▶ [To-do item]
Starting with the first line and ending with the line that holds "jederzeit an uns. Das Recht auf Einschränkung", repeat the material exactly.

▶ [Data excerpts]

◆ ◆ ◆

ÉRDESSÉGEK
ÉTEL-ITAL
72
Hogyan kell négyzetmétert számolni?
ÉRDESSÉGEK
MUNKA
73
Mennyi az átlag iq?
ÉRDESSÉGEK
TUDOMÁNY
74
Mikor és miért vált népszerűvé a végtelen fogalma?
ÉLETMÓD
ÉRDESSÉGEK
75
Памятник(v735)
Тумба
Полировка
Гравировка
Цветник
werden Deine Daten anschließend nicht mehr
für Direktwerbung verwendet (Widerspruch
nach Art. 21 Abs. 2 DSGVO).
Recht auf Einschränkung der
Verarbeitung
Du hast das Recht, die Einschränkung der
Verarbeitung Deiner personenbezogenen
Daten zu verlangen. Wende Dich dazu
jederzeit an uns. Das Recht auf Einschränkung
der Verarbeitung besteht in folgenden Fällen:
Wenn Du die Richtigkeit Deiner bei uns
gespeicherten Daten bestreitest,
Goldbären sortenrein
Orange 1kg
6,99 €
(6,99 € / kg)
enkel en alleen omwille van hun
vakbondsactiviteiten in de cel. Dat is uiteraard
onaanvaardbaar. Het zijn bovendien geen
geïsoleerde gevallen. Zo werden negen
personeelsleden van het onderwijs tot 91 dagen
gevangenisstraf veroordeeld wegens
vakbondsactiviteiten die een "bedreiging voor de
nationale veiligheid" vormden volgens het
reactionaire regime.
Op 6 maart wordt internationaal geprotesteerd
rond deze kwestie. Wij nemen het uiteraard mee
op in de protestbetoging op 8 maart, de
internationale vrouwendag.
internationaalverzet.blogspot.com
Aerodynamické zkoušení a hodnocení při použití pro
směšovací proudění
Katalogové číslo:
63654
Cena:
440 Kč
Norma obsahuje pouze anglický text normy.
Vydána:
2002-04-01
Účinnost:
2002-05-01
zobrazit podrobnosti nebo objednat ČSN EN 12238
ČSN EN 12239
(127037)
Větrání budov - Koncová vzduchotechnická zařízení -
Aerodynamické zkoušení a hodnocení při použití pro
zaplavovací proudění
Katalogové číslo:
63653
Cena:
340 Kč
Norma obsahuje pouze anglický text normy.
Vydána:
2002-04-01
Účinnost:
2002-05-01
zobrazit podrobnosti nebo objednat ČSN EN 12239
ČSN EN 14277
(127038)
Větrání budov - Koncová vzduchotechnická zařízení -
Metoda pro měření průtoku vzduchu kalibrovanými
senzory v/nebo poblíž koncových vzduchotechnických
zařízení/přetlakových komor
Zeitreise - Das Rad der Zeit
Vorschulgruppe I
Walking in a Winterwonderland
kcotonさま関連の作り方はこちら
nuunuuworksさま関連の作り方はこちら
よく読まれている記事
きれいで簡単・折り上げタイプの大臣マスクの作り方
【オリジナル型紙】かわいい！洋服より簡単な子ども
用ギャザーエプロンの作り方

◆ ◆ ◆

▶ [Reply to the task]
ÉRDESSÉGEK
ÉTEL-ITAL
72
Hogyan kell négyzetmétert számolni?
ÉRDESSÉGEK
MUNKA
73
Mennyi az átlag iq?
ÉRDESSÉGEK
TUDOMÁNY
74
Mikor és miért vált népszerűvé a végtelen fogalma?
ÉLETMÓD
ÉRDESSÉGEK
75
Памятник(v735)
Тумба
Полировка
Гравировка
Цветник
werden Deine Daten anschließend nicht mehr
für Direktwerbung verwendet (Widerspruch
nach Art. 21 Abs. 2 DSGVO).
Recht auf Einschränkung der
Verarbeitung
Du hast das Recht, die Einschränkung der
Verarbeitung Deiner personenbezogenen
Daten zu verlangen. Wende Dich dazu
jederzeit an uns. Das Recht auf Einschränkung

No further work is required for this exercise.